>>>>>

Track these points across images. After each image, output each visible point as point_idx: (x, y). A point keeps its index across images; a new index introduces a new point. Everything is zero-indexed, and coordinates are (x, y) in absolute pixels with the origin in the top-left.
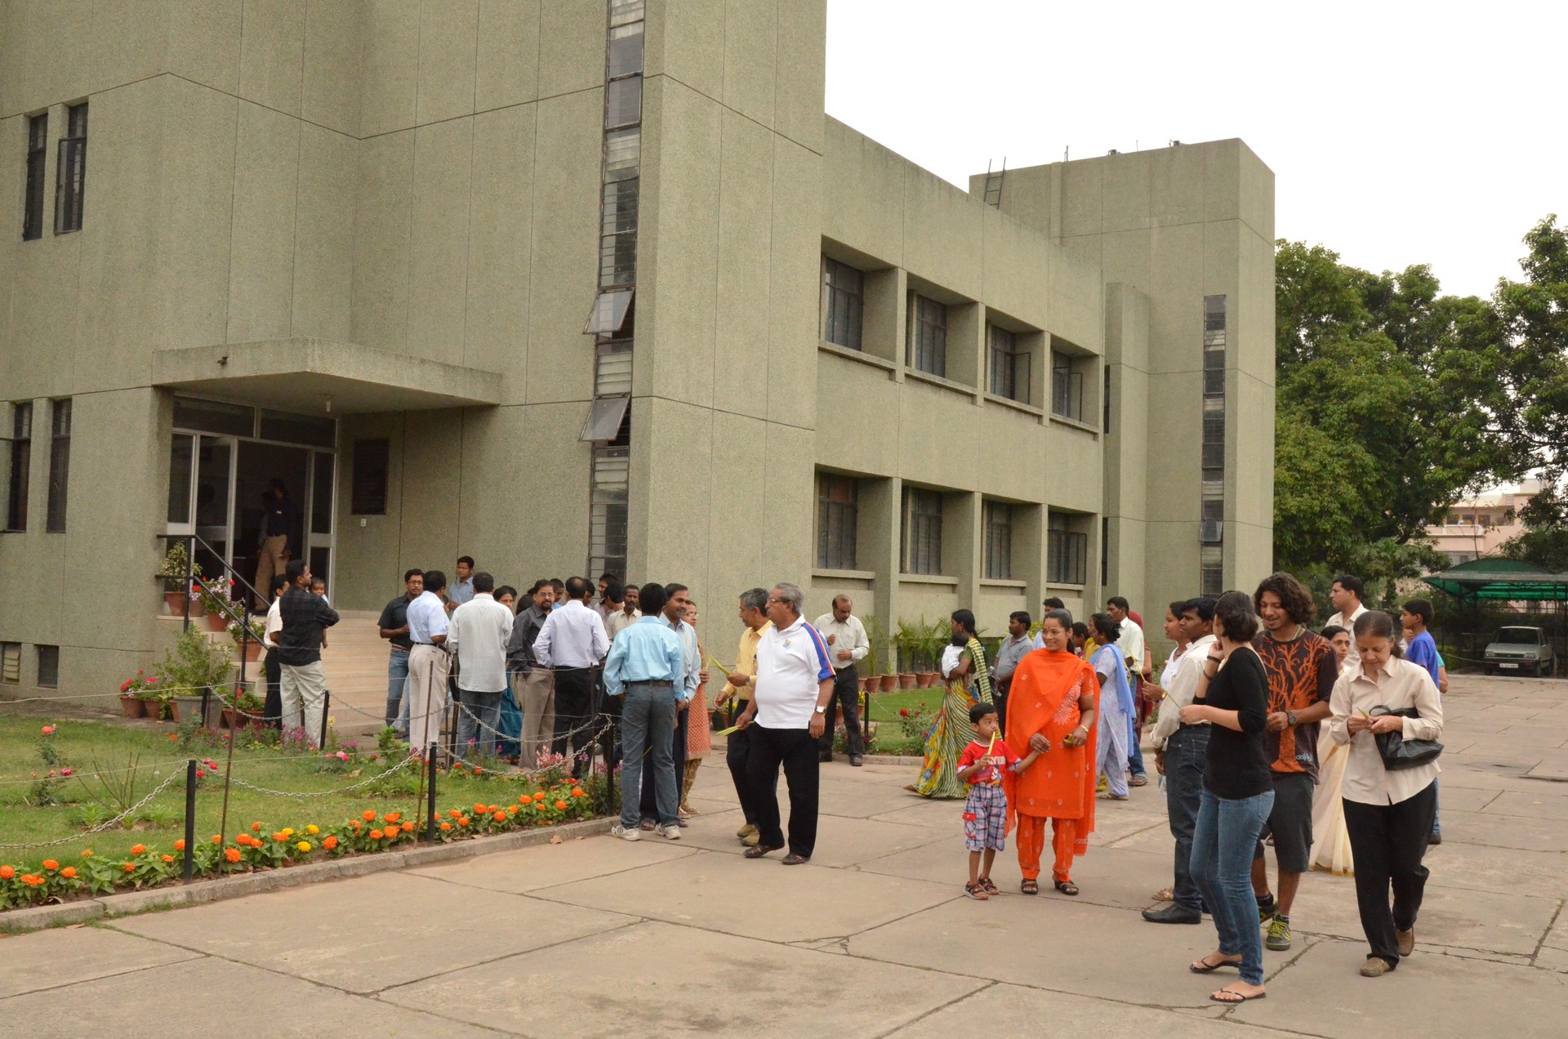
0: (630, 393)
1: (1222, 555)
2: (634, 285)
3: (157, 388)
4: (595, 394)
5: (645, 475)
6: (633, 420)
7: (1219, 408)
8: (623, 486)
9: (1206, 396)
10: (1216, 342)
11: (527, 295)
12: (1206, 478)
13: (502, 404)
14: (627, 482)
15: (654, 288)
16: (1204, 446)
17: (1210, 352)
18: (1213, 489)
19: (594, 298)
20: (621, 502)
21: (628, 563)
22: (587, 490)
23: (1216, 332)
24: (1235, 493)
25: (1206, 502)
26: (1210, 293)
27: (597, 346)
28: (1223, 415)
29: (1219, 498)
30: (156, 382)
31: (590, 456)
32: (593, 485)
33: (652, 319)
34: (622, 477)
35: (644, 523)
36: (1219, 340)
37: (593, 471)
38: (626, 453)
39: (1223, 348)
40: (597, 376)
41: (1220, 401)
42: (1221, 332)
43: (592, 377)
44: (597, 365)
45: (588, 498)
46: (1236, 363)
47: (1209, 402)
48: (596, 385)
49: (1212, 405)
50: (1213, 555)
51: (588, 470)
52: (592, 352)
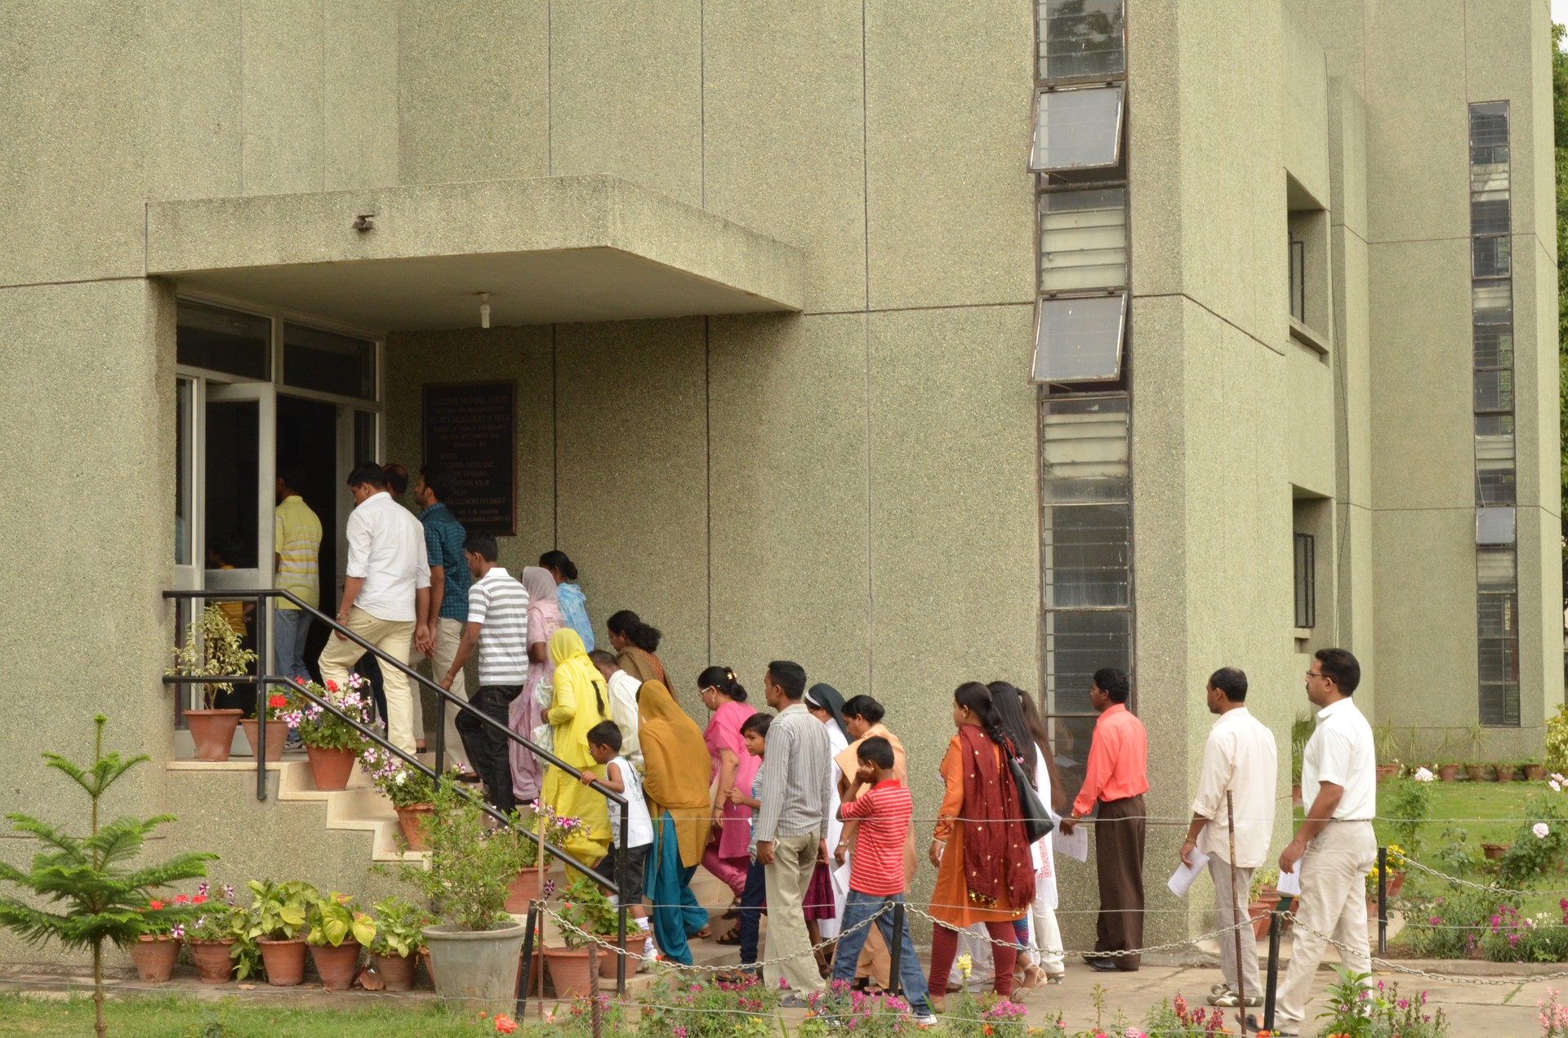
0: (1127, 287)
1: (1516, 567)
2: (1124, 77)
3: (153, 278)
4: (1039, 290)
5: (1173, 446)
6: (1136, 340)
7: (1501, 303)
8: (1119, 471)
9: (1476, 283)
10: (1492, 185)
11: (859, 92)
12: (1480, 430)
13: (808, 310)
14: (1128, 462)
15: (1173, 84)
16: (1477, 372)
17: (1482, 204)
18: (1495, 450)
19: (1026, 101)
20: (1115, 502)
21: (1140, 619)
22: (1032, 478)
23: (1492, 167)
24: (1536, 456)
25: (1482, 472)
26: (1480, 96)
27: (1039, 193)
28: (1510, 316)
29: (1508, 465)
30: (156, 268)
31: (1035, 413)
32: (1044, 467)
33: (1173, 144)
34: (1117, 451)
35: (1176, 542)
36: (1497, 182)
37: (1042, 440)
38: (1127, 406)
39: (1506, 196)
40: (1040, 255)
41: (1501, 291)
42: (1501, 167)
43: (1032, 255)
44: (1040, 234)
45: (1035, 495)
46: (1532, 223)
47: (1482, 293)
48: (1040, 272)
49: (1487, 299)
50: (1498, 568)
51: (1033, 440)
52: (1030, 208)
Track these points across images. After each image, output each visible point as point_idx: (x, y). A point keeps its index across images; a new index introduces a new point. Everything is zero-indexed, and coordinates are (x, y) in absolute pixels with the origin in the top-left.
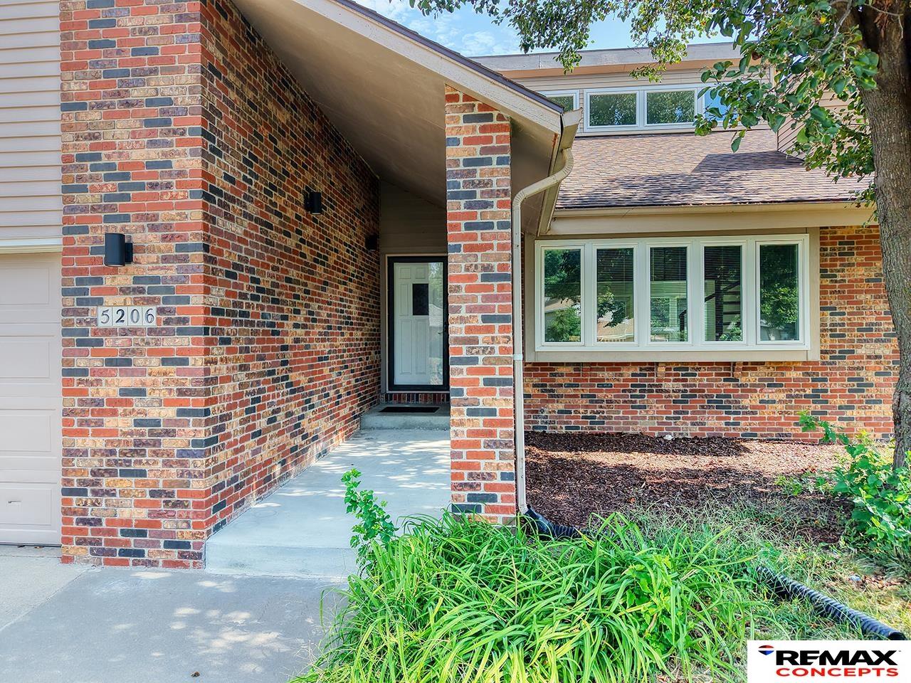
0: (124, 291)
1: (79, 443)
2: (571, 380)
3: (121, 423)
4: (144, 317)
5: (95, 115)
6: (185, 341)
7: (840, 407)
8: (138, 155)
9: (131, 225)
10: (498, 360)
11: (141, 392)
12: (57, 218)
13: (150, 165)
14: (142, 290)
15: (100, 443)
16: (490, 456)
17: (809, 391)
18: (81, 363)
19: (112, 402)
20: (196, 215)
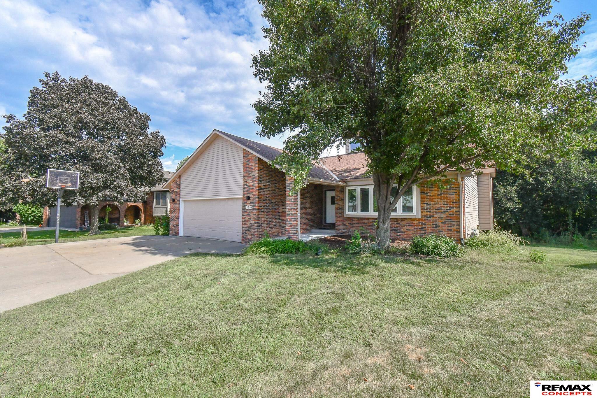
0: (249, 204)
1: (244, 226)
2: (357, 222)
3: (248, 223)
4: (251, 207)
5: (247, 178)
6: (256, 211)
7: (430, 232)
9: (250, 194)
10: (292, 215)
11: (250, 219)
12: (242, 193)
13: (252, 185)
14: (251, 204)
15: (246, 226)
16: (291, 230)
17: (420, 227)
18: (244, 214)
19: (248, 220)
20: (257, 192)
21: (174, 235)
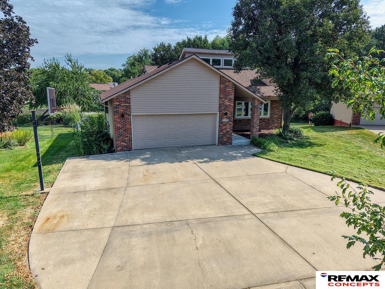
1: (220, 133)
3: (225, 131)
4: (227, 120)
5: (224, 99)
6: (231, 123)
8: (227, 104)
9: (227, 111)
11: (227, 128)
12: (218, 110)
13: (229, 105)
14: (227, 118)
15: (223, 133)
17: (268, 122)
18: (221, 125)
19: (224, 129)
20: (233, 110)
21: (124, 150)
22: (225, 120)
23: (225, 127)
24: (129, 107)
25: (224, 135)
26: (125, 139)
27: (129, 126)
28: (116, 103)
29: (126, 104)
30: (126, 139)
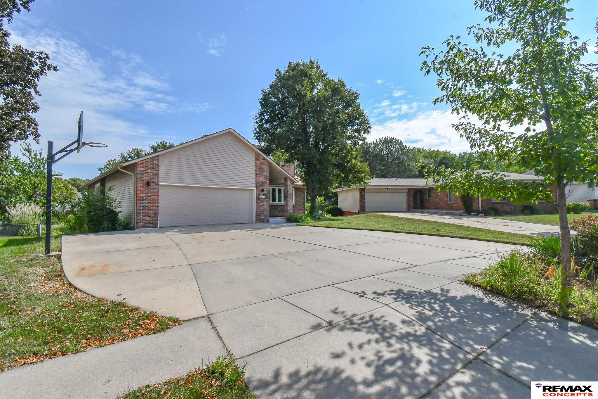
3: (262, 208)
4: (264, 197)
6: (268, 200)
8: (263, 180)
9: (263, 187)
11: (264, 205)
12: (254, 186)
13: (265, 182)
14: (264, 195)
18: (258, 202)
20: (268, 187)
21: (148, 227)
22: (262, 197)
23: (262, 204)
24: (157, 175)
25: (262, 212)
26: (149, 212)
27: (156, 197)
28: (140, 169)
29: (154, 171)
30: (151, 212)
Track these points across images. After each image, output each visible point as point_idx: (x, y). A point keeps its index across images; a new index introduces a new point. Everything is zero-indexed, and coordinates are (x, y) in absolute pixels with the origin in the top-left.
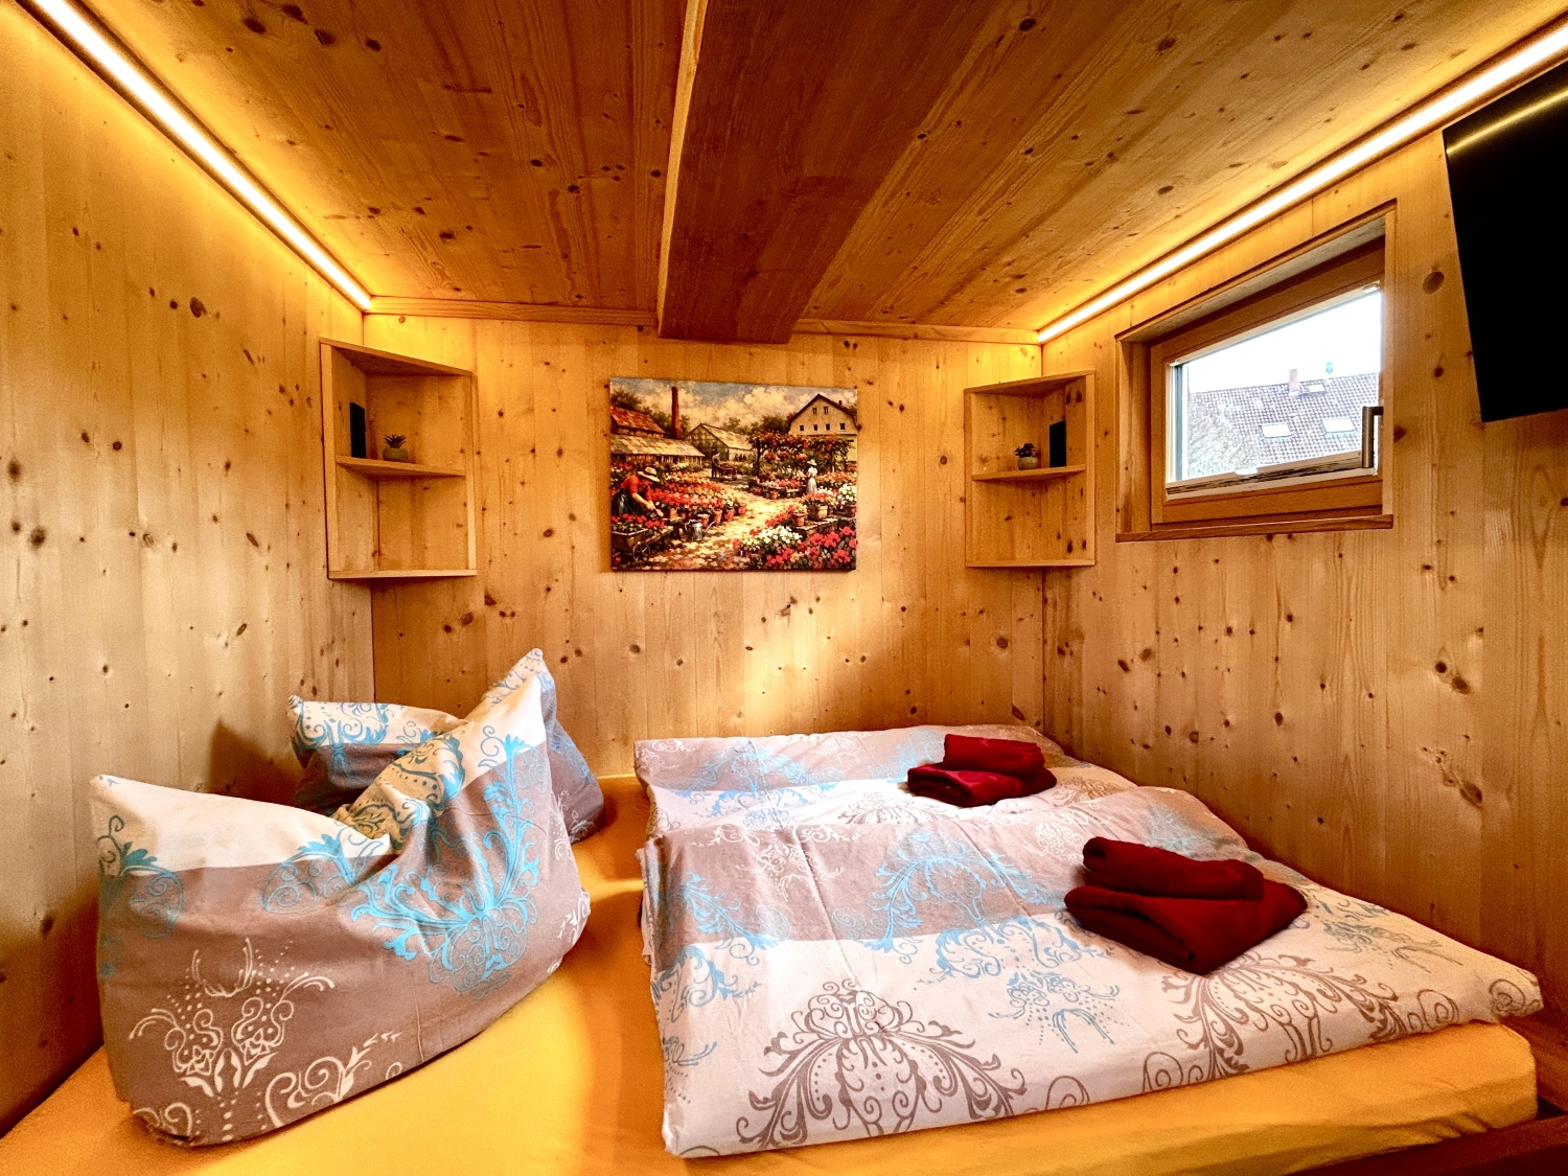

<<<<<

Task directions:
Could you format every line of the entries above as a JSON list of strings, one string per line, skipping blank lines and leaving out the picture markers?

Your response:
[
  "Track these points across images. After each image, output each visible point as point_idx: (x, y). A point keeps its index across images; a new index introduces a new point. Everything is zero-indexed, and coordinates are (x, y) in absolute pixels with the origin in the top-left.",
  "0: (630, 393)",
  "1: (1222, 555)",
  "2: (634, 285)",
  "3: (157, 388)",
  "4: (595, 394)",
  "5: (645, 475)",
  "6: (633, 420)",
  "7: (1219, 408)",
  "8: (623, 486)",
  "9: (1206, 396)",
  "10: (1216, 342)",
  "11: (527, 295)",
  "12: (1206, 478)",
  "13: (502, 404)",
  "14: (627, 482)",
  "15: (654, 288)",
  "16: (1204, 446)",
  "17: (1210, 352)",
  "18: (1213, 489)",
  "19: (594, 298)",
  "20: (621, 502)",
  "21: (628, 563)",
  "22: (587, 490)",
  "23: (1216, 332)",
  "24: (1235, 493)",
  "25: (1206, 502)",
  "26: (1210, 293)",
  "27: (597, 346)",
  "28: (1223, 415)",
  "29: (1219, 498)",
  "30: (156, 382)",
  "31: (590, 456)",
  "32: (593, 485)",
  "33: (652, 319)",
  "34: (622, 477)",
  "35: (644, 523)",
  "36: (1219, 340)",
  "37: (593, 471)",
  "38: (626, 453)",
  "39: (1223, 348)",
  "40: (597, 376)",
  "41: (1220, 401)",
  "42: (1221, 332)",
  "43: (592, 377)",
  "44: (597, 365)",
  "45: (588, 498)",
  "46: (1236, 363)",
  "47: (1209, 402)",
  "48: (596, 385)",
  "49: (1212, 405)",
  "50: (1213, 555)",
  "51: (588, 470)",
  "52: (592, 352)",
  "0: (1127, 287)",
  "1: (1516, 567)",
  "2: (1124, 77)",
  "3: (153, 278)",
  "4: (1039, 290)",
  "5: (1173, 446)",
  "6: (1136, 340)",
  "7: (1501, 303)",
  "8: (1119, 471)",
  "9: (1476, 283)",
  "10: (1492, 185)",
  "11: (859, 92)",
  "12: (1480, 430)",
  "13: (808, 310)",
  "14: (1128, 462)",
  "15: (1173, 84)",
  "16: (1477, 372)",
  "17: (1482, 204)",
  "18: (1495, 450)",
  "19: (1026, 101)",
  "20: (1115, 502)",
  "21: (1140, 619)",
  "22: (1032, 478)",
  "23: (1492, 167)",
  "24: (1536, 456)",
  "25: (1482, 472)",
  "26: (1480, 96)",
  "27: (1039, 193)",
  "28: (1510, 316)",
  "29: (1508, 465)",
  "30: (156, 268)",
  "31: (1035, 413)",
  "32: (1044, 467)",
  "33: (1173, 144)",
  "34: (1117, 451)",
  "35: (1176, 542)",
  "36: (1497, 182)",
  "37: (1042, 440)",
  "38: (1127, 406)",
  "39: (1506, 196)",
  "40: (1040, 255)",
  "41: (1501, 291)",
  "42: (1501, 167)",
  "43: (1032, 255)",
  "44: (1040, 234)",
  "45: (1035, 495)",
  "46: (1532, 223)",
  "47: (1482, 293)",
  "48: (1040, 272)",
  "49: (1487, 299)",
  "50: (1498, 568)",
  "51: (1033, 440)",
  "52: (1030, 208)",
  "Track these points across images. After each image, output each visible point as point_idx: (x, y). A point keeps its index across images; a new index introduces a new point. Everything is zero-indexed, and coordinates are (x, y) in absolute pixels with the origin in the top-left.",
  "0: (124, 291)",
  "1: (79, 443)",
  "2: (571, 380)",
  "3: (121, 423)",
  "4: (144, 317)",
  "5: (95, 115)",
  "6: (185, 341)",
  "7: (840, 407)",
  "8: (138, 155)",
  "9: (131, 225)",
  "10: (498, 360)",
  "11: (141, 392)",
  "12: (57, 218)",
  "13: (150, 165)",
  "14: (142, 290)",
  "15: (100, 443)",
  "16: (490, 456)",
  "17: (809, 391)",
  "18: (81, 363)",
  "19: (112, 402)",
  "20: (196, 215)",
  "0: (249, 204)",
  "1: (244, 226)",
  "2: (357, 222)",
  "3: (248, 223)",
  "4: (251, 207)",
  "5: (247, 178)",
  "6: (256, 211)",
  "7: (430, 232)",
  "9: (250, 194)",
  "10: (292, 215)",
  "11: (250, 219)",
  "12: (242, 193)",
  "13: (252, 185)",
  "14: (251, 204)",
  "15: (246, 226)",
  "16: (291, 230)",
  "17: (420, 227)",
  "18: (244, 214)",
  "19: (248, 220)",
  "20: (257, 192)",
  "21: (174, 235)",
  "1: (220, 133)",
  "3: (225, 131)",
  "4: (227, 120)",
  "5: (224, 99)",
  "6: (231, 123)",
  "8: (227, 104)",
  "9: (227, 111)",
  "11: (227, 128)",
  "12: (218, 110)",
  "13: (229, 105)",
  "14: (227, 118)",
  "15: (223, 133)",
  "17: (268, 122)",
  "18: (221, 125)",
  "19: (224, 129)",
  "20: (233, 110)",
  "21: (124, 150)",
  "22: (225, 120)",
  "23: (225, 127)",
  "24: (129, 107)",
  "25: (224, 135)",
  "26: (125, 139)",
  "27: (129, 126)",
  "28: (116, 103)",
  "29: (126, 104)",
  "30: (126, 139)",
  "3: (262, 208)",
  "4: (264, 197)",
  "6: (268, 200)",
  "8: (263, 180)",
  "9: (263, 187)",
  "11: (264, 205)",
  "12: (254, 186)",
  "13: (265, 182)",
  "14: (264, 195)",
  "18: (258, 202)",
  "20: (268, 187)",
  "21: (148, 227)",
  "22: (262, 197)",
  "23: (262, 204)",
  "24: (157, 175)",
  "25: (262, 212)",
  "26: (149, 212)",
  "27: (156, 197)",
  "28: (140, 169)",
  "29: (154, 171)",
  "30: (151, 212)",
  "Track these points across images. After each image, output each visible point as point_idx: (x, y). A point keeps its index across images; a new index introduces a new point. Everything is zero-indexed, and coordinates are (x, y) in absolute pixels with the origin in the top-left."
]